Data items:
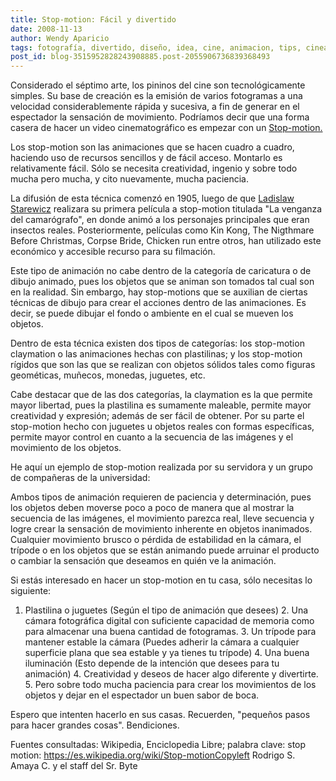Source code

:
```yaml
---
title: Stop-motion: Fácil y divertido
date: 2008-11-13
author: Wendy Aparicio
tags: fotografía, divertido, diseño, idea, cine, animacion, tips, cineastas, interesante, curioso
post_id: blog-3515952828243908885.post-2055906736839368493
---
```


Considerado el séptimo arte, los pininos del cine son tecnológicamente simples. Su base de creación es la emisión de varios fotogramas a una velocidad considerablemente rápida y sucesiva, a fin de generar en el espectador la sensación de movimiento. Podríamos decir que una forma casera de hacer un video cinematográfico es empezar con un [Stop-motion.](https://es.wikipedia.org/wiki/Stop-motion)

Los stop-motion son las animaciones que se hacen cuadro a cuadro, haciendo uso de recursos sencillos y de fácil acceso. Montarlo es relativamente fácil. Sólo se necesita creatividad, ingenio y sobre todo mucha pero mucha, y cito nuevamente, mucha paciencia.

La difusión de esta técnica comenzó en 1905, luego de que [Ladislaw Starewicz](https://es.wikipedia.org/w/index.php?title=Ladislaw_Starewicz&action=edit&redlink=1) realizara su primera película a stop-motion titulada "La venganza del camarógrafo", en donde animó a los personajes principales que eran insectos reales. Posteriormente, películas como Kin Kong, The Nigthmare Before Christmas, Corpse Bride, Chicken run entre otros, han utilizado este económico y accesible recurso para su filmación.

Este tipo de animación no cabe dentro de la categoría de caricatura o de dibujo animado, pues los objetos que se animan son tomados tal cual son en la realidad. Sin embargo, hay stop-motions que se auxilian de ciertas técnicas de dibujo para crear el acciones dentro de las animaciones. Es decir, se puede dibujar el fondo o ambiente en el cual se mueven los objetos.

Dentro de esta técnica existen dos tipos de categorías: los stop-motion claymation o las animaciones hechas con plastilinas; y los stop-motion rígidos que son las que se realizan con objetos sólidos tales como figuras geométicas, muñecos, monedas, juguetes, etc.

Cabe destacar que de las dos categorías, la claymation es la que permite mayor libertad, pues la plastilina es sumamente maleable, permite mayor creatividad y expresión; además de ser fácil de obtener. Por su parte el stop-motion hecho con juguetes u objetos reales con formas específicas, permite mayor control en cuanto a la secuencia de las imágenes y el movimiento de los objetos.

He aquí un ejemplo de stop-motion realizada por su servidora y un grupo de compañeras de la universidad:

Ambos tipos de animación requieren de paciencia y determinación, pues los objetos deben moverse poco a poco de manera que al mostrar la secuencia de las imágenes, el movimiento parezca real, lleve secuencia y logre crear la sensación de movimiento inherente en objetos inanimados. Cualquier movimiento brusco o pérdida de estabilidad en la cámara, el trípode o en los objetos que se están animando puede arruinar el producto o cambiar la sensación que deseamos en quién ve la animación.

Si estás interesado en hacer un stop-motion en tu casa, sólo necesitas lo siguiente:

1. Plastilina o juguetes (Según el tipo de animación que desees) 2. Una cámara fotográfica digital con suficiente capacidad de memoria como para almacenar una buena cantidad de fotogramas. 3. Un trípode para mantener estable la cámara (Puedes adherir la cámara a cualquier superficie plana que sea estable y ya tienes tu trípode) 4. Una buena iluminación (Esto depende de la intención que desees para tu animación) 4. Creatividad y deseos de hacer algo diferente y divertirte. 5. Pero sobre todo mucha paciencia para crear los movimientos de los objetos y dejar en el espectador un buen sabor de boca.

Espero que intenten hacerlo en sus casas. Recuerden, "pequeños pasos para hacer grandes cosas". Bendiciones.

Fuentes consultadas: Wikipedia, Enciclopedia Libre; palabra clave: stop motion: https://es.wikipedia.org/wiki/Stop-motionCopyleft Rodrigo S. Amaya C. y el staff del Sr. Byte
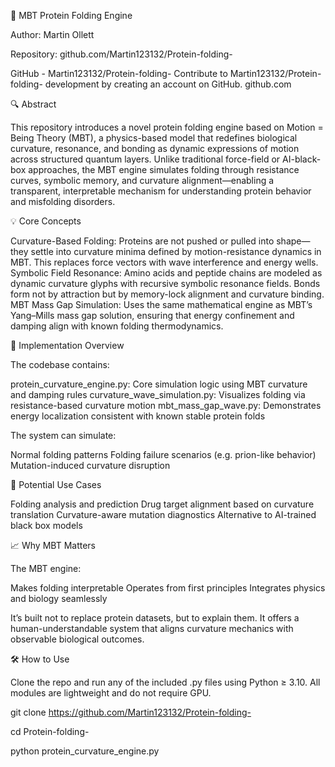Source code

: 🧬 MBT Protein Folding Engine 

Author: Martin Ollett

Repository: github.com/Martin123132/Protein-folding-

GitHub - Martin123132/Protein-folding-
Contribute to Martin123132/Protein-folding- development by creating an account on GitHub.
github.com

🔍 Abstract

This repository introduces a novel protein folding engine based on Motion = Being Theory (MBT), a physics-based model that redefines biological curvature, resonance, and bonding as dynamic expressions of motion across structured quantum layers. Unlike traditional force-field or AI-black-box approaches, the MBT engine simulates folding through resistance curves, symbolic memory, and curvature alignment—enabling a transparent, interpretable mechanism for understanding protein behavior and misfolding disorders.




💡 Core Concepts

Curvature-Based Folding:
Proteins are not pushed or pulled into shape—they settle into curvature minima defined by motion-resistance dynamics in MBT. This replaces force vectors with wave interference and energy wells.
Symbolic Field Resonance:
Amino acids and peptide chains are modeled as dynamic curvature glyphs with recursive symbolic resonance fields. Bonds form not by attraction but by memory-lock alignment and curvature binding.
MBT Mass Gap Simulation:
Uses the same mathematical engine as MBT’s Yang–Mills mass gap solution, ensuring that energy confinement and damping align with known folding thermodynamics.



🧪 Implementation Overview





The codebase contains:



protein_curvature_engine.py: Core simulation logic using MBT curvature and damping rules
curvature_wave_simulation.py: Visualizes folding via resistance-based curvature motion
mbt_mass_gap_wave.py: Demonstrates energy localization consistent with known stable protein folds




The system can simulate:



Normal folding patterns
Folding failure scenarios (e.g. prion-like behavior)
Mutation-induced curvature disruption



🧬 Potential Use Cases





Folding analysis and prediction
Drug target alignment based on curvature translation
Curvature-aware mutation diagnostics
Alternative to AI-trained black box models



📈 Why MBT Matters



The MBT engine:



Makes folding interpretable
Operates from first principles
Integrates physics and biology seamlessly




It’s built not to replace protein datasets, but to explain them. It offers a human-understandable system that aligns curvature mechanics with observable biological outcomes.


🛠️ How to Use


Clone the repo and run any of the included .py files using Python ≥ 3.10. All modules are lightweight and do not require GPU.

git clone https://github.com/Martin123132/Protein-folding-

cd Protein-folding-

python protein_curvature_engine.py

...

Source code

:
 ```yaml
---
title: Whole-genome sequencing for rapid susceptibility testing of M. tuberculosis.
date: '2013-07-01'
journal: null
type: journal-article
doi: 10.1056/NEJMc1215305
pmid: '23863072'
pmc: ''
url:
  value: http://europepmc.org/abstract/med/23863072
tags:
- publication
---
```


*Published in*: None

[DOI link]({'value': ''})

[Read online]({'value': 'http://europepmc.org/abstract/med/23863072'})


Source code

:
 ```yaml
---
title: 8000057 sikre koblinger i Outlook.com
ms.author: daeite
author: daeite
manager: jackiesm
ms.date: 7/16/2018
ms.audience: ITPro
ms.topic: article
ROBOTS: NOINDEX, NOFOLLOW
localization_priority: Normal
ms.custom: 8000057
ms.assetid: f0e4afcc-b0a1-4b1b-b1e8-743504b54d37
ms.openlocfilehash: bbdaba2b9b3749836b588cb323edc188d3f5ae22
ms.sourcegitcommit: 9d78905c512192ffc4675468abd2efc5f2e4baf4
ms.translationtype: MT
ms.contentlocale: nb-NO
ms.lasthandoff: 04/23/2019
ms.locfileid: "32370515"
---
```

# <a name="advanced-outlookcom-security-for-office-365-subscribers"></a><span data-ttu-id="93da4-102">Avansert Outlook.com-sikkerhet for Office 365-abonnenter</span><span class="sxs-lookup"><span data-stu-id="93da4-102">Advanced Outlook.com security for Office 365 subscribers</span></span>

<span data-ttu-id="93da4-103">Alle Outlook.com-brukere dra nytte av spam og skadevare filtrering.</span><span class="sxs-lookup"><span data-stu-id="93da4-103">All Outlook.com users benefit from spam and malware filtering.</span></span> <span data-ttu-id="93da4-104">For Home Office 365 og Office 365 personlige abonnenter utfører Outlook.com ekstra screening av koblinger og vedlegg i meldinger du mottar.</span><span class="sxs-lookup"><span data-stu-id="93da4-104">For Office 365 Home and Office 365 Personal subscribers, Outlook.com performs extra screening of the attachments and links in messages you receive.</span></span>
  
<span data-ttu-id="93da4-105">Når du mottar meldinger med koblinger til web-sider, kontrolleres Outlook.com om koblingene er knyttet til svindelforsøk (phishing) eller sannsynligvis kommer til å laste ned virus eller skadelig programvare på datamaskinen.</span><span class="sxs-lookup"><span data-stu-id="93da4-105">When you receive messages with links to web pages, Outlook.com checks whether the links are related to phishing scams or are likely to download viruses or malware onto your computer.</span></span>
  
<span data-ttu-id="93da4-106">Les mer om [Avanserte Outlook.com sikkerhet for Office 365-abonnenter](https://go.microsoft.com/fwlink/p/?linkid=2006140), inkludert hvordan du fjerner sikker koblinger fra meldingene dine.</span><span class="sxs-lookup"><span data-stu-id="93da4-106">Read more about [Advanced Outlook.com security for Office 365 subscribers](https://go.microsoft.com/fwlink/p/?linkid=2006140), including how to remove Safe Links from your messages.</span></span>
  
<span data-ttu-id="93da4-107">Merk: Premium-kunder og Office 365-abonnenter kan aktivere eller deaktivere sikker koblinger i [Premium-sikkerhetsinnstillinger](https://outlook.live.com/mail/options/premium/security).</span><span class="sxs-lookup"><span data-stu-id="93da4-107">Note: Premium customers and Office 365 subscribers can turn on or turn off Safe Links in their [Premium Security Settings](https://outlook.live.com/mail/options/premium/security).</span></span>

#### How to complete this task
Within the data above, the lines from the one with "It’s built not" to the one with "python protein_curvature_engine.py" must be repeated exactly; no other line belongs in the answer.

#### Solution to the exercise
It’s built not to replace protein datasets, but to explain them. It offers a human-understandable system that aligns curvature mechanics with observable biological outcomes.


🛠️ How to Use


Clone the repo and run any of the included .py files using Python ≥ 3.10. All modules are lightweight and do not require GPU.

git clone https://github.com/Martin123132/Protein-folding-

cd Protein-folding-

python protein_curvature_engine.py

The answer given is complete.